Now this is a 2 level menu of 3 versions of 1 product. Thus, each of the aforementioned items is also available with lettuce, tomato, and cheese as the deluxe version.
As I stood in line I was harassed by some teenage girls who seemed to be unusually happy. They asked me if I was there for "Spirit Night" and I informed them that I didn't think so unless Spirit Night means "Chicken Sandwich" in which case I was. They asked if I would be kind enough to put my receipt in a jar after I ordered, as this would help them in some way that wasn't explained and I didn't care to ask. I considered telling them no. After all, this was my first Chick-Fil-A and I needed proof that I had actually had the sandwich, and my friends are very skeptical. I decided against it, as this was more information than I cared to divulge to a complete stranger with acne on Spirit Night (of all times) so I said "Sure thing." Okay, that might not be an exact quote. Maybe I just said "Okay" or "No problem" but you catch my drift.
About 10 minutes later, I reach the register where I would pop my Chick-Fil-A cherry. After having waited this long, I was thinking "This had better be good" and I was a bit bothered by the thought that the long line would detract from what people had told me would be the best chicken sandwich I have ever had. I ordered the fried sandwich with none of the frills. The girl told me how much, I paid her, and she gave me my change. I said "Thank you" to which she replied "It's my pleasure."
Now that is a bit of an odd thing to hear coming from a high school aged girl. "You're welcome" or "No problem" or a simple "Yup" would be expected. As I thought about it I realized there was something else odd here. Not flaming odd, just one of those nagging thoughts that something is amiss and you can't quite put a finger on it. Then it dawned on me. I had just stood through a very long line. And not your ordinary long line either. A long line of annoying teenage girls. Yet this cashier was smiling. Smiling and saying "It is my pleasure." I decided her parents must be old fashioned and demand that she reply in such a way.

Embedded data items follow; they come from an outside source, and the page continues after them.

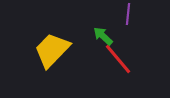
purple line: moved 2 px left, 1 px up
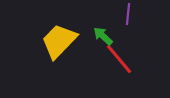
yellow trapezoid: moved 7 px right, 9 px up
red line: moved 1 px right
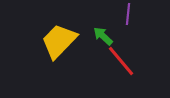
red line: moved 2 px right, 2 px down
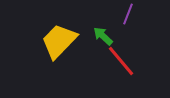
purple line: rotated 15 degrees clockwise
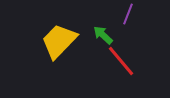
green arrow: moved 1 px up
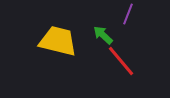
yellow trapezoid: moved 1 px left; rotated 60 degrees clockwise
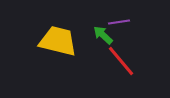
purple line: moved 9 px left, 8 px down; rotated 60 degrees clockwise
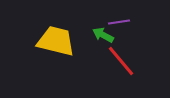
green arrow: rotated 15 degrees counterclockwise
yellow trapezoid: moved 2 px left
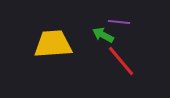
purple line: rotated 15 degrees clockwise
yellow trapezoid: moved 3 px left, 3 px down; rotated 18 degrees counterclockwise
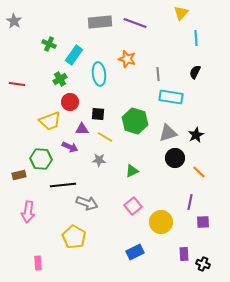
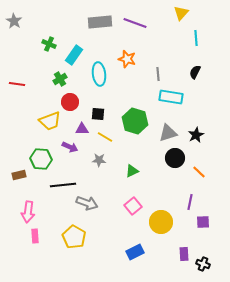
pink rectangle at (38, 263): moved 3 px left, 27 px up
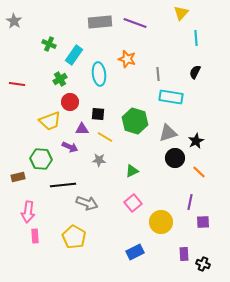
black star at (196, 135): moved 6 px down
brown rectangle at (19, 175): moved 1 px left, 2 px down
pink square at (133, 206): moved 3 px up
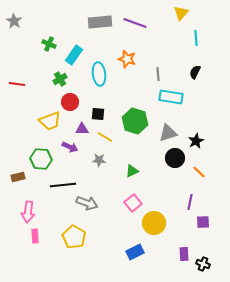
yellow circle at (161, 222): moved 7 px left, 1 px down
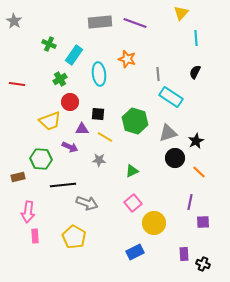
cyan rectangle at (171, 97): rotated 25 degrees clockwise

It wasn't long before I heard my name called out by a male voice, so I went to get my order. He handed me the bag and I said "Thank you" and he said "It's my pleasure." Well there went that theory. She was white and he was Hispanic. They couldn't possibly be brother and sister. Perhaps I had slipped into a time warp and landed right smack in the middle of the 1950's or something. I walked out the door and no, the cars were modern. I walked across the street towards my truck and then it hit me. Not my truck, a realization. Let's look at the evidence here.
- Smiling when one should not be happy.
- Ritualistic chanting.
- "Spirit Night"
- Serving beverages.
Obviously, I had walked into a cult meeting. I thought about not drinking my tea, but I was thirsty. And who knows, they could be right. Perhaps there was a better place waiting for me. I got to my truck and ate the waffle fries. Not bad. Then the chicken sandwich. Awesome. It was everything it was cracked up to be. I didn't even care that I had just joined a cult. Dare I say it was my pleasure?

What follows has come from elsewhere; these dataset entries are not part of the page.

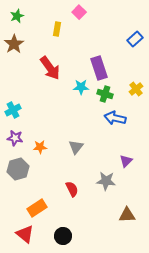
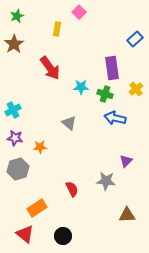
purple rectangle: moved 13 px right; rotated 10 degrees clockwise
gray triangle: moved 7 px left, 24 px up; rotated 28 degrees counterclockwise
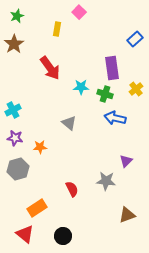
brown triangle: rotated 18 degrees counterclockwise
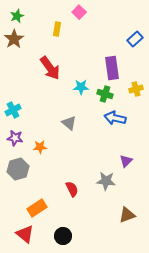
brown star: moved 5 px up
yellow cross: rotated 24 degrees clockwise
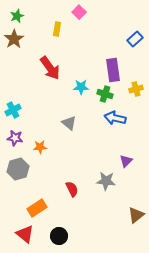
purple rectangle: moved 1 px right, 2 px down
brown triangle: moved 9 px right; rotated 18 degrees counterclockwise
black circle: moved 4 px left
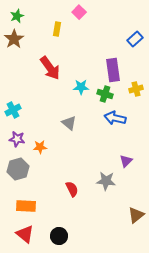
purple star: moved 2 px right, 1 px down
orange rectangle: moved 11 px left, 2 px up; rotated 36 degrees clockwise
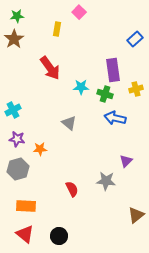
green star: rotated 16 degrees clockwise
orange star: moved 2 px down
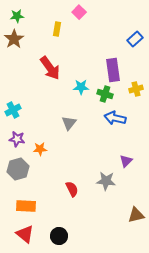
gray triangle: rotated 28 degrees clockwise
brown triangle: rotated 24 degrees clockwise
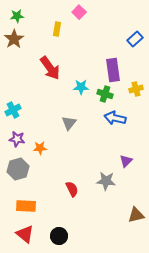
orange star: moved 1 px up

Now I understand that the owner of this joint said some things that gay people find offensive. I get that. But if you think you are punishing him by not eating his sandwiches, you are wrong my silly little gay friends. You are punishing yourselves. I challenge you to try this. Find yourself one of your straight friends and ask him about his marriage. See that glazed look in his eyes when he tells you about how great it is and how happy he is? Notice that tear he tries to pass off as a tear of joy as he wipes it from his tortured face? Now ask him if he wants a Chick-Fil-A sandwich. See how his whole face seems to brighten? Notice the glazed over look leaving his eyes? Observe the genuine joy this man is feeling. Do you now understand how insane you are acting? The sandwich is there. The guy who may not like you made it, but he is not denying you the pleasure. Eat, drink, and be merry. For tomorrow they legalize gay marriage, and you will wish for sweet, sweet death. Don't go to a gay marriage rally, my friends. Eat Mor Chikin! And no need to thank me for this sound advice. It was my pleasure.